The lawsuit by the regulatory agency, filed Aug. 16, is the latest in a series of civil cases it has brought against investment banks, including Goldman Sachs and Barclays, for saddling credit unions with millions of dollars in troubled loans that led to their demise.

Selling mortgage securities was a brisk business for Wall Street for many years. Banks, after issuing loans, would pool hundreds of mortgages together and market the bundles as investments that could be traded just like stocks.

Morgan Stanley and its affiliates are being accused of misleading U.S. Central Federal Credit Union, based in Lenexa, Kan., and Western Corporate Federal Credit Union, based in San Damas, Calif., about the risks associated with more than $566 million worth of mortgage securities.

The NCUA claims the bank made false statements about the underwriting standards used to originate the home loan securities that were sold between 2006 and 2007.

“The originators systematically abandoned the stated underwriting guidelines in the offering documents,” according to the complaint. “The securities were destined from inception to perform poorly.”

As a result, both credit unions sustained hundreds of millions of dollars in losses as the housing market melted down, according to the complaint.

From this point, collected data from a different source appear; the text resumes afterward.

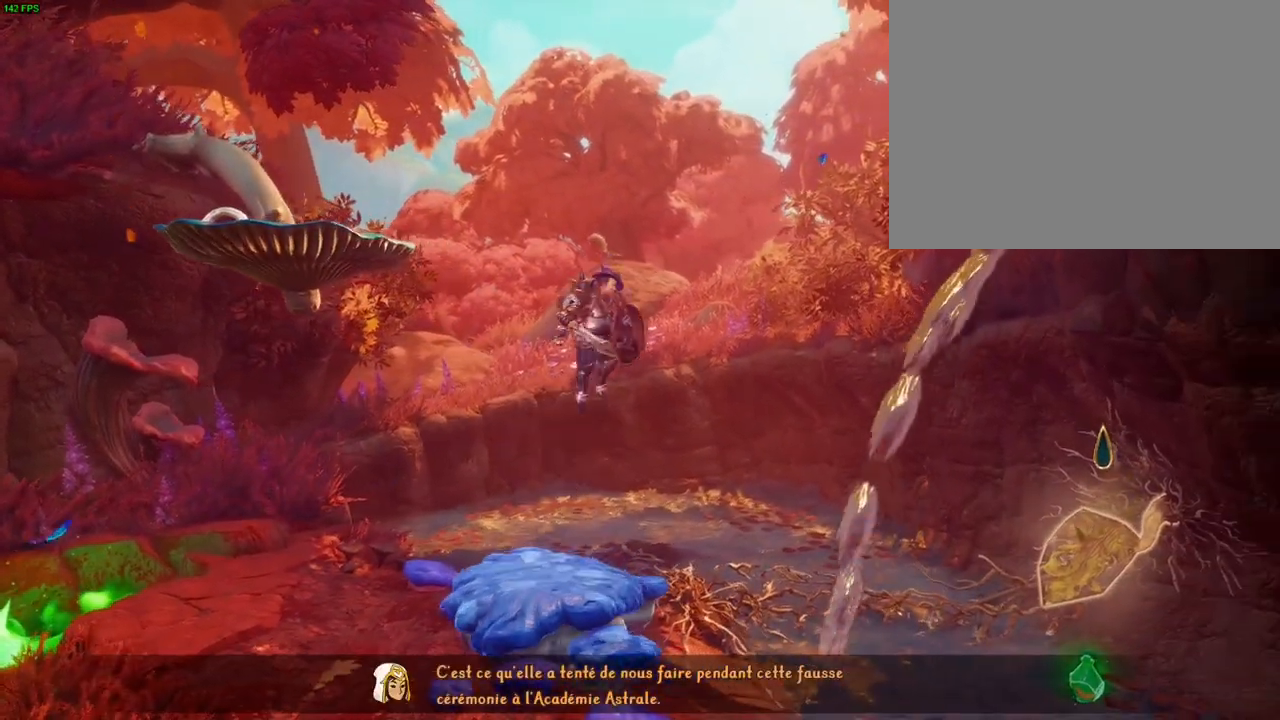
{"buttons": [], "left_stick": "up-right", "right_stick": "center", "button_events": [[300, "TRIANGLE", "down"], [417, "TRIANGLE", "up"]]}
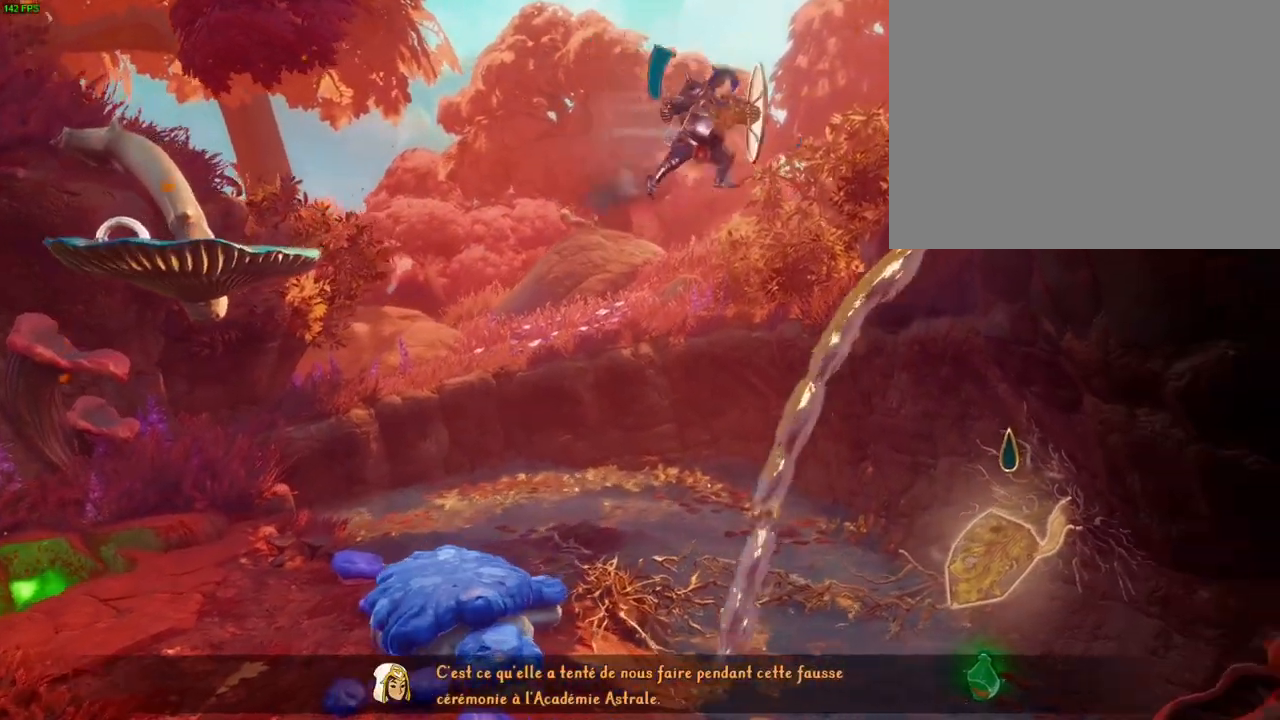
{"buttons": ["CROSS"], "left_stick": "up-right", "right_stick": "center", "button_events": [[383, "CROSS", "down"]]}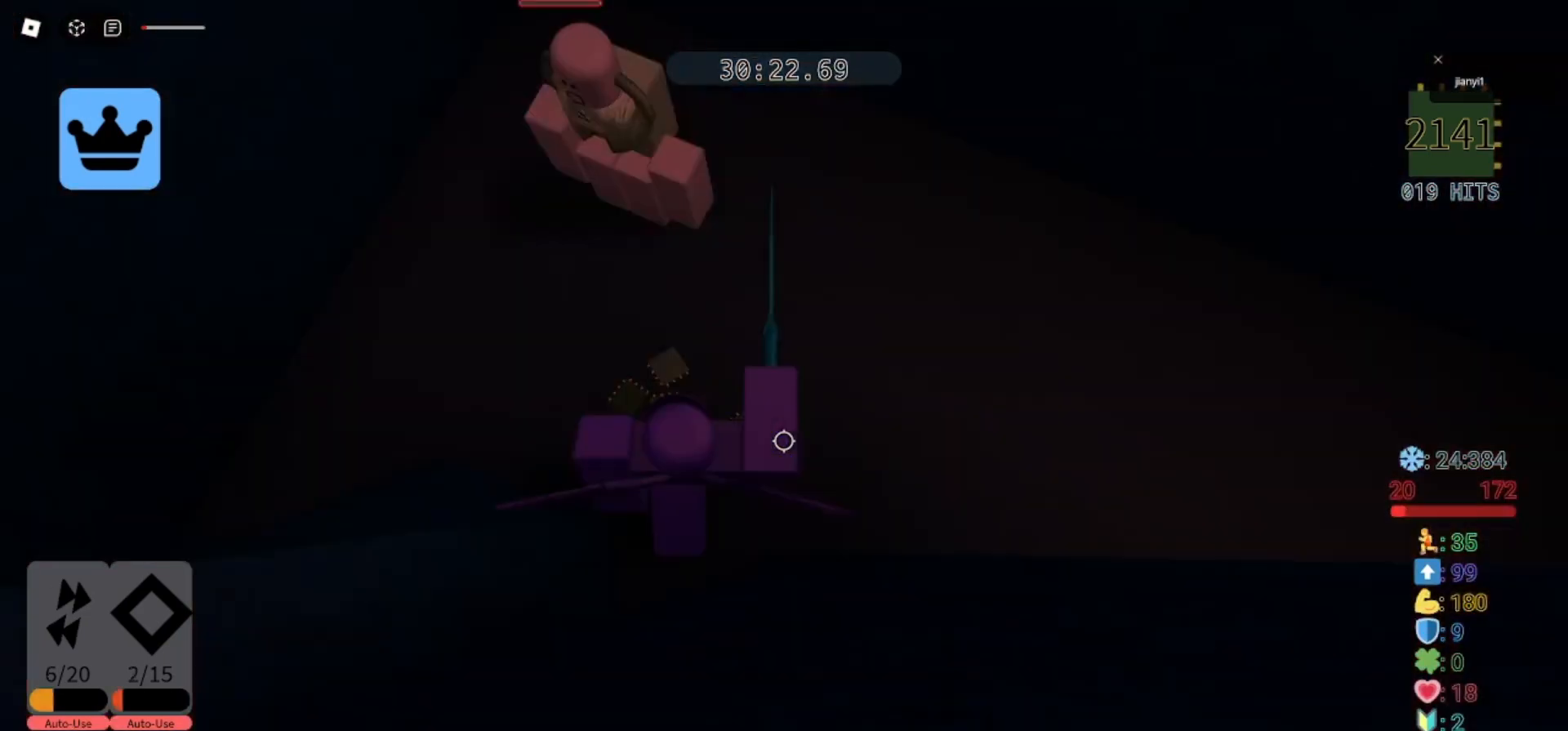
Gameplay with keyboard and mouse; each line is a JSON object with the keys and mouse buttons held at the frame after it. "events" lists presses ("down") and releases ("up") of "a", "ctrl", "d", "e", "q", "s", "shift", "space", "w", "mouse_left", "mouse_wheel", "mouse_right", "mouse_mb4" and "mouse_mb5" between this image and that frame as [ms after this image, input, new state], when the widget could be followed in between. "mouse_left", "mouse_wheel", "mouse_right", "mouse_mb4", "mouse_mb5" = the "left", "wheel", "right", "mb4", "mb5" buttons of the "mouse" list. No other keys are recorded. "wheel" means that the mouse wheel is clicked or scrolled. Mouse movement is not recorded.
{"keys": ["d", "shift", "w"], "mouse": [], "events": [[33, "mouse_left", "up"], [33, "s", "up"], [100, "a", "up"], [100, "d", "down"], [100, "w", "down"], [433, "shift", "down"]]}
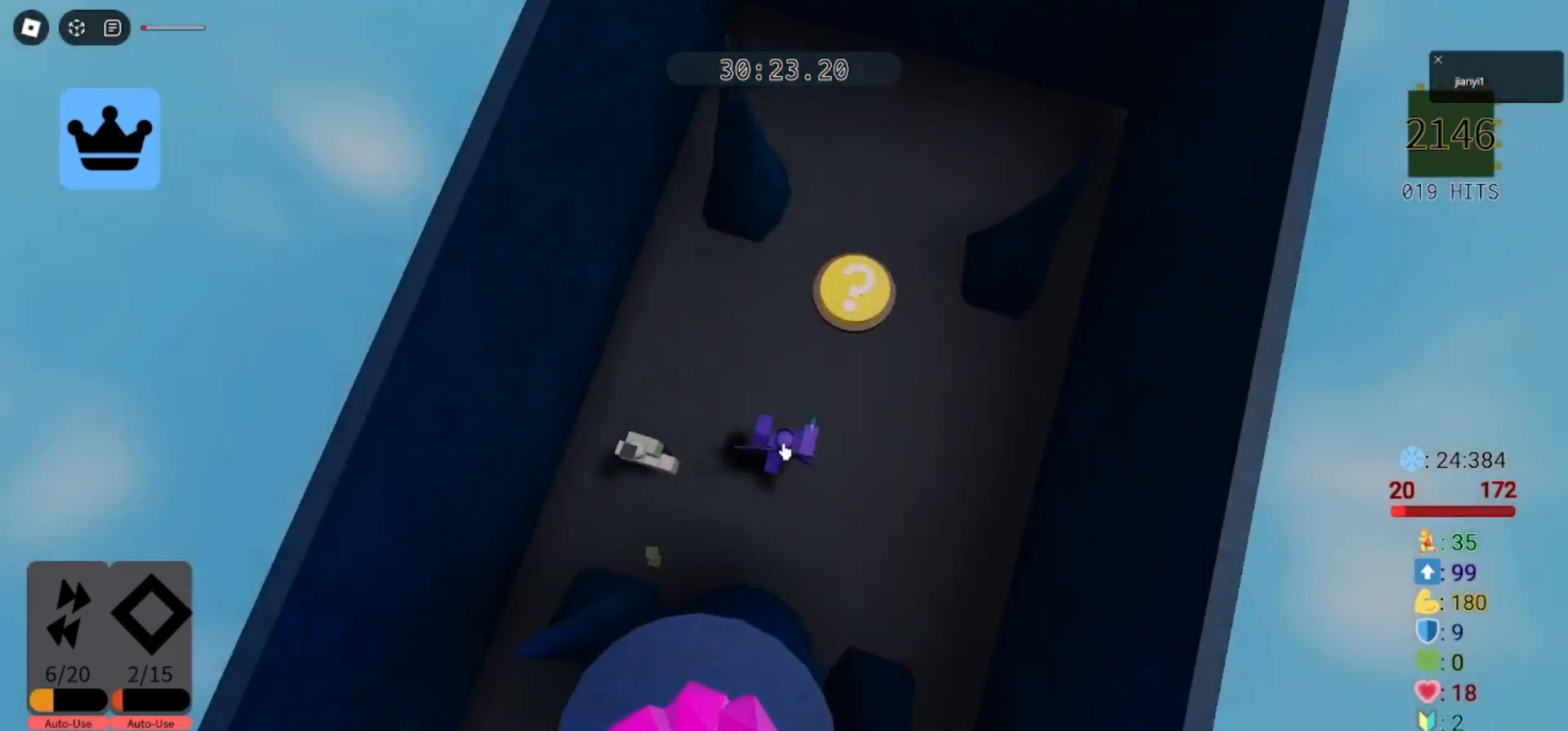
{"keys": [], "mouse": [], "events": [[33, "shift", "up"], [200, "d", "up"], [200, "w", "up"]]}
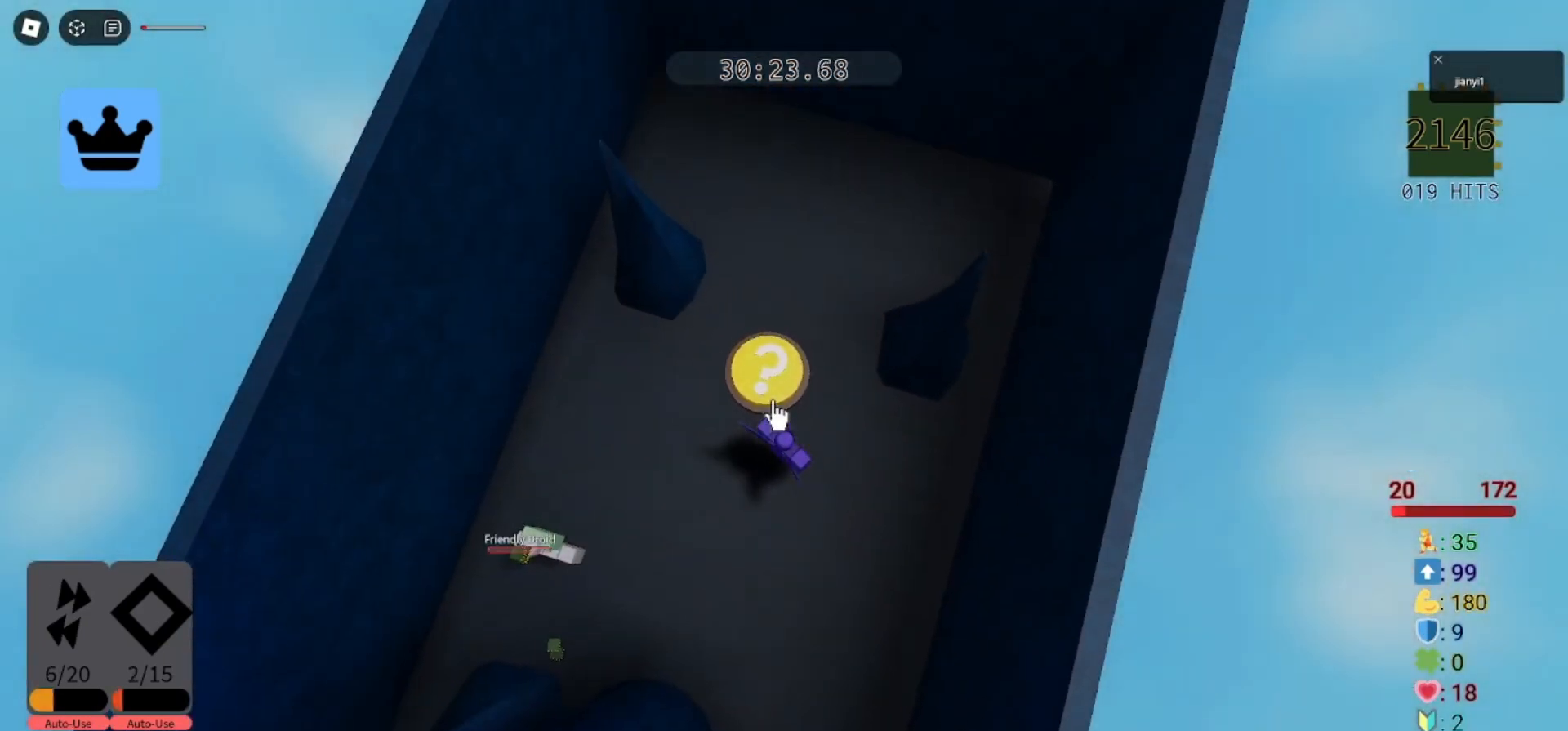
{"keys": [], "mouse": [], "events": [[300, "a", "down"], [300, "w", "down"], [433, "a", "up"], [433, "w", "up"]]}
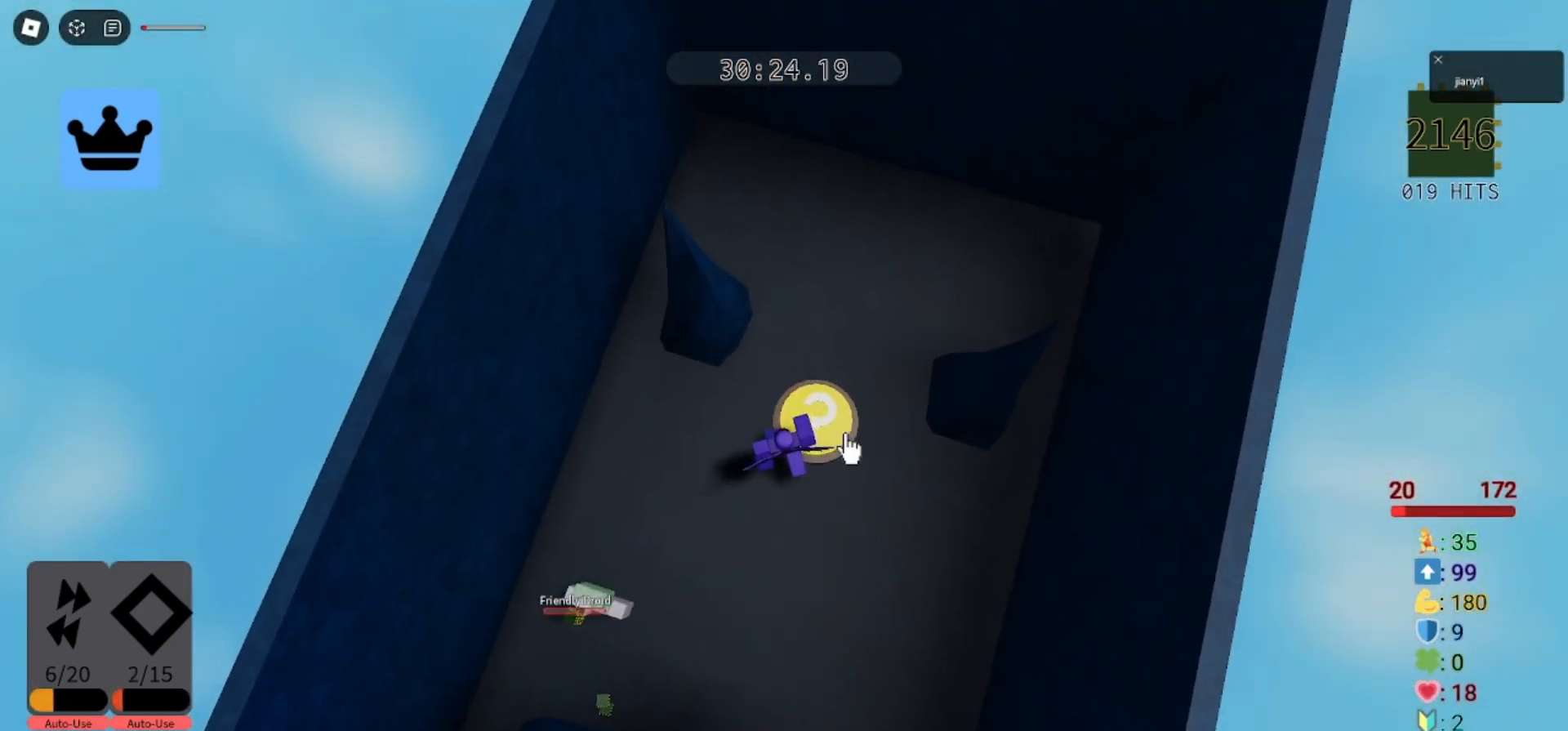
{"keys": [], "mouse": [], "events": [[133, "mouse_left", "down"], [200, "mouse_left", "up"]]}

U.S. Central and WesCorp became insolvent and were subsequently placed into conservatorship and liquidated.

“Firms like Morgan Stanley sold securities that turned out to be faulty, triggering a crisis in the credit union industry that has been extremely expensive to contain and repair,” Debbie Matz, chairman of the NCUA, said in a statement.

Officials at Morgan Stanley declined to comment on the case. The firm has been sued by several investors and regulators, including the Federal Housing Finance Agency, for the sale of its residential mortgage-backed securities.

The NCUA said the amount of civil penalties will be determined as the litigation proceeds. Any amount recovered from the lawsuit will be used to replenish a industry-financed stabilization fund.

In its role as receiver for failed credit unions, the NCUA has filed 11 lawsuits since 2008 against Wall Street firms to recover losses from residential mortgage-backed securities investments. The agency has settled claims collectively worth more than $335 million with Citigroup, HSBC, Bank of America and Deutsche Bank.

The NCUA, like the Federal Deposit Insurance Corp., has been waging legal battles against firms, directors and officers that it says had a hand in the failure of credit unions. To date, the agency has had to dole out $3.5 billion from the stabilization fund to protect the industry following the collapse of five corporate credit unions and specialized institutions that provide products and services to the entire credit-union system.